Closing Remarks
William Eddy
Carnegie Mellon University
This is a good moment for me to make a long series of rambling remarks and comments that may or may not address that last question.
First, I want to thank all of you for coming and providing a number of very insightful dimensions that the panel had not considered in their deliberations before today. I want to thank all the speakers and my colleagues on the panel. I also want to thank the National Science Foundation (NSF) for its financial support, and I would like to thank the staff at the National Research Council who organized this forum.
As was mentioned this morning, the panel welcomes additional input from you, preferably in writing. To comment on the presentations starting from this morning, Paul Velleman made a statement to the effect that good statistical software drives bad statistical software out of the marketplace. I happen to not believe that. In fact, for quite a long time I have been saying there is an explicit Gresham's law for statistical software, namely, the bad drives out the good. A1 Thaler of the NSF recently pointed out to me that my view on this is not completely correct, that rather there is a modified law: if the software is good enough, it does not have to get any better. That is certainly the case. As a supporting example, I am currently teaching a course to undergraduates. The particular statistical package being used is identical to the one I used in 1972. This package has not changed an iota in 19 years. It was good enough, and so it did not need to change.
Underneath all of these discussions is software. Software is one of the most unusual commodities that humans have ever ever encountered. It has a very unique feature in that if the tiniest change is made in the input, in the program, in the controls, or in anything, there can be huge changes in what results; software is in this way discontinuous. This fact drives a great deal of work in software engineering and reliability, but it should also drive our thinking about statistical software.
In relation to this, Bill DuMouchel's mention of switching from means to medians intrigued me because I know that there exist sets of numbers that are epsilon-indifferent, but which would produce substantially different answers in his system. That switch is not a smooth transition, but is instead a switch that discontinuously kicks in. The fact that it is such a switch troubles me, because I like things to vary in a smooth way. If there is one single goal that I would set for software, it is that ultimately the response would be a smooth function of the input. I do not see any way to achieve this, and cannot offer a solution.
Another thing that troubles me is that there are software systems available in the marketplace that do not meet what I would consider minimally acceptable quality standards on any kind of measure you select. These systems are not the 6 or 10 or 20
big ones that everyone knows. There are 300 of them available out there. A lot of bad software is being foisted on unsuspecting customers, and I am deeply concerned about that.
To put it in concrete terms, what does it take for the developer of a statistical package to be able to claim that the package does linear least-squares regression? What minimal functionality has to be delivered for that? There exists software that does not meet any acceptability criteria--no matter how little you ask.

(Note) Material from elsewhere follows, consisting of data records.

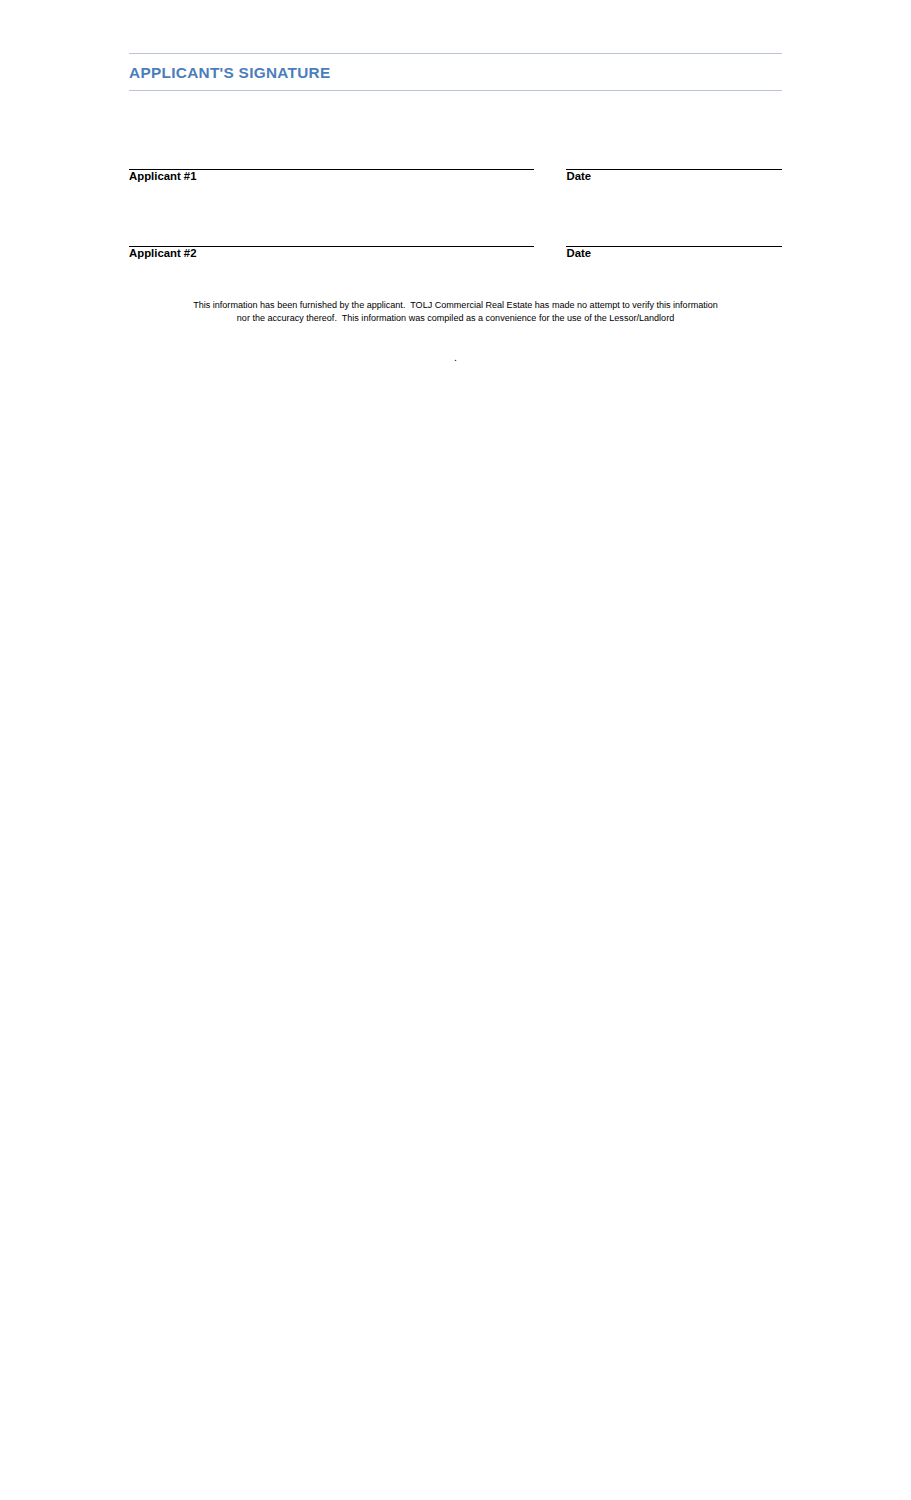APPLICANT'S SIGNATURE
| Applicant #1 | | Date |
| Applicant #2 | | Date |
This information has been furnished by the applicant. TOLJ Commercial Real Estate has made no attempt to verify this information
nor the accuracy thereof. This information was compiled as a convenience for the use of the Lessor/Landlord
.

Another matter troubling me, even more so now that I am a confirmed UNIX user, is the inconsistent interfaces in our statistical software systems. Vendors undoubtably view this as a feature, it being what distinguishes package A from package B. But as a user, I cannot think of anything I hate more than having to read some detestable manual to find out what confounded things I have to communicate to this package in order to do what I want, since the package is not the one I usually use. This interface inconsistency is not only in the human side of things, where it is readily obvious, but also on the computer side. There is now an activity within the American Statistical Association to develop a way to move data systematically from package to package.

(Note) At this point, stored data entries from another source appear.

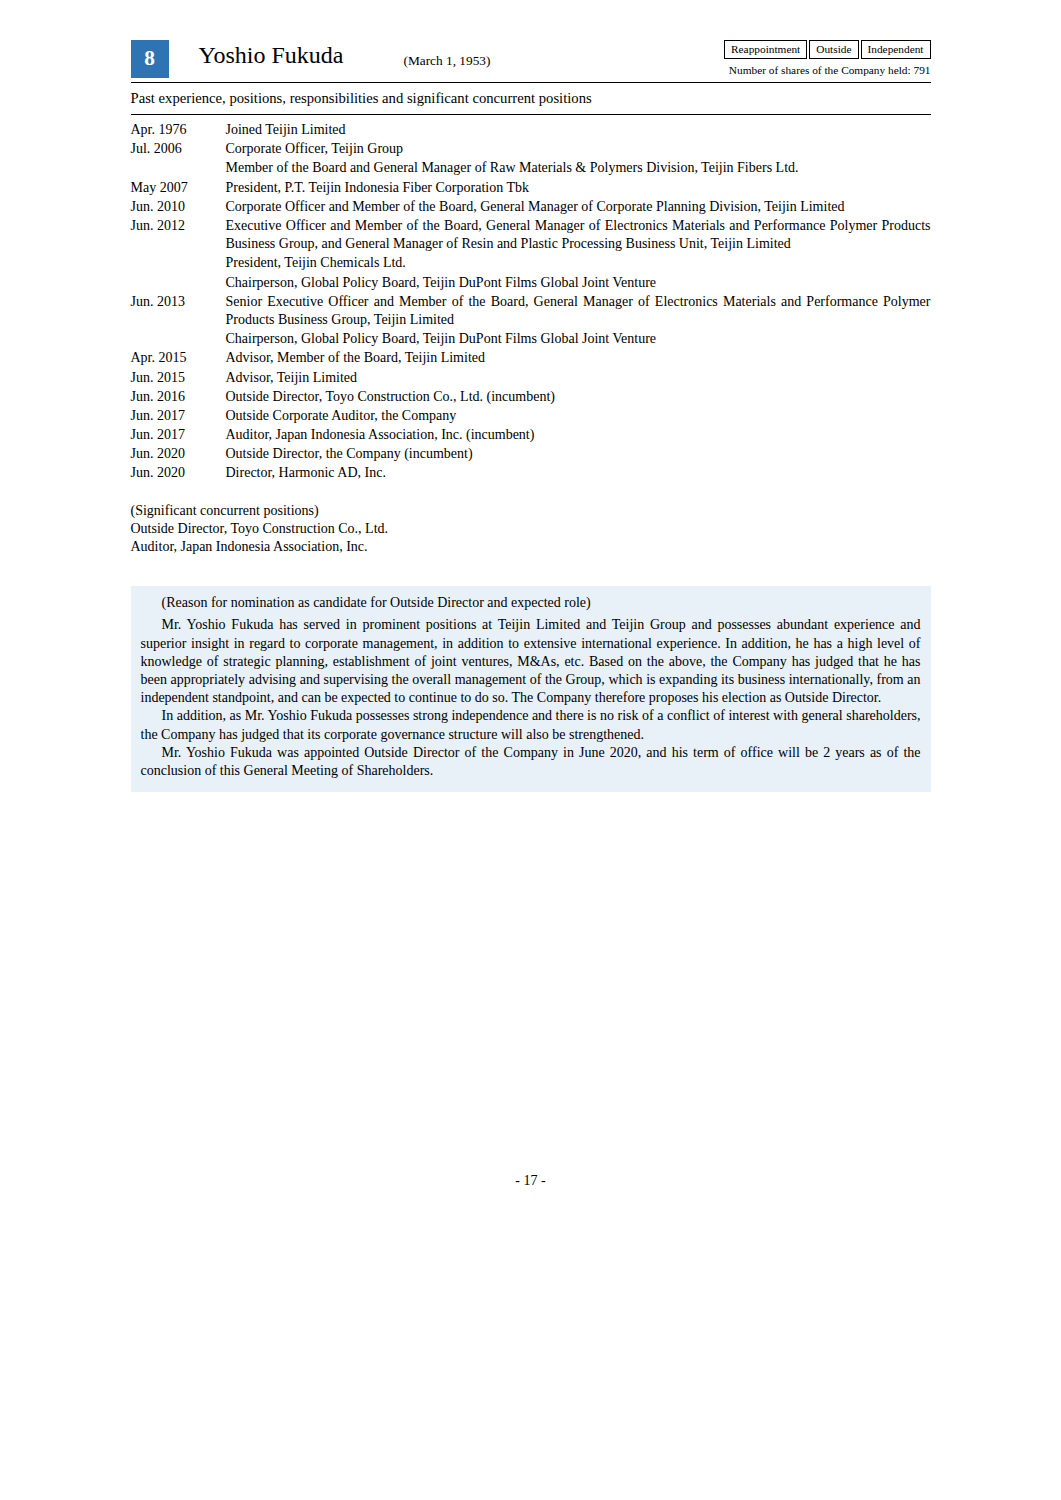8
Yoshio Fukuda (March 1, 1953)
Reappointment Outside Independent
Number of shares of the Company held: 791
Past experience, positions, responsibilities and significant concurrent positions
| Apr. 1976 | Joined Teijin Limited |
| Jul. 2006 | Corporate Officer, Teijin Group |
| | Member of the Board and General Manager of Raw Materials & Polymers Division, Teijin Fibers Ltd. |
| May 2007 | President, P.T. Teijin Indonesia Fiber Corporation Tbk |
| Jun. 2010 | Corporate Officer and Member of the Board, General Manager of Corporate Planning Division, Teijin Limited |
| Jun. 2012 | Executive Officer and Member of the Board, General Manager of Electronics Materials and Performance Polymer Products Business Group, and General Manager of Resin and Plastic Processing Business Unit, Teijin Limited |
| | President, Teijin Chemicals Ltd. |
| | Chairperson, Global Policy Board, Teijin DuPont Films Global Joint Venture |
| Jun. 2013 | Senior Executive Officer and Member of the Board, General Manager of Electronics Materials and Performance Polymer Products Business Group, Teijin Limited |
| | Chairperson, Global Policy Board, Teijin DuPont Films Global Joint Venture |
| Apr. 2015 | Advisor, Member of the Board, Teijin Limited |
| Jun. 2015 | Advisor, Teijin Limited |
| Jun. 2016 | Outside Director, Toyo Construction Co., Ltd. (incumbent) |
| Jun. 2017 | Outside Corporate Auditor, the Company |
| Jun. 2017 | Auditor, Japan Indonesia Association, Inc. (incumbent) |
| Jun. 2020 | Outside Director, the Company (incumbent) |
| Jun. 2020 | Director, Harmonic AD, Inc. |
(Significant concurrent positions)
Outside Director, Toyo Construction Co., Ltd.
Auditor, Japan Indonesia Association, Inc.
(Reason for nomination as candidate for Outside Director and expected role)
Mr. Yoshio Fukuda has served in prominent positions at Teijin Limited and Teijin Group and possesses abundant experience and superior insight in regard to corporate management, in addition to extensive international experience. In addition, he has a high level of knowledge of strategic planning, establishment of joint ventures, M&As, etc. Based on the above, the Company has judged that he has been appropriately advising and supervising the overall management of the Group, which is expanding its business internationally, from an independent standpoint, and can be expected to continue to do so. The Company therefore proposes his election as Outside Director.
In addition, as Mr. Yoshio Fukuda possesses strong independence and there is no risk of a conflict of interest with general shareholders, the Company has judged that its corporate governance structure will also be strengthened.
Mr. Yoshio Fukuda was appointed Outside Director of the Company in June 2020, and his term of office will be 2 years as of the conclusion of this General Meeting of Shareholders.
- 17 -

Users of statistical software cannot force vendors to do anything, but gentle pleas can be made to make life a little easier. That is what this activity is really about, simplifying my life as well as yours and those of many others out there.
There was discussion this morning on standardizing algorithms or test data sets as ways to confirm the veracity of programs. That is important, but what is even more important is the tremendous amount of wasted human energy when yet another program is written to compute XTX-1XTY. There must be 400 programs out on the market to do that, and they were each written independently. That is simply stupid. Although every vendor will say its product has a new little twist that is better than the previous vendor's package, the fact is that vendors are wasting their resources doing the wrong things.
We heard several speakers this afternoon discuss the importance of simplifying the output and the analysis. If vendors would expend effort there instead of adding bells and whistles or in writing another wretched regression program, everyone would be much better off. The future report of the Panel on Guidelines for Statistical Software will include, I hope, some indications to software vendors as to where they should be focusing their efforts.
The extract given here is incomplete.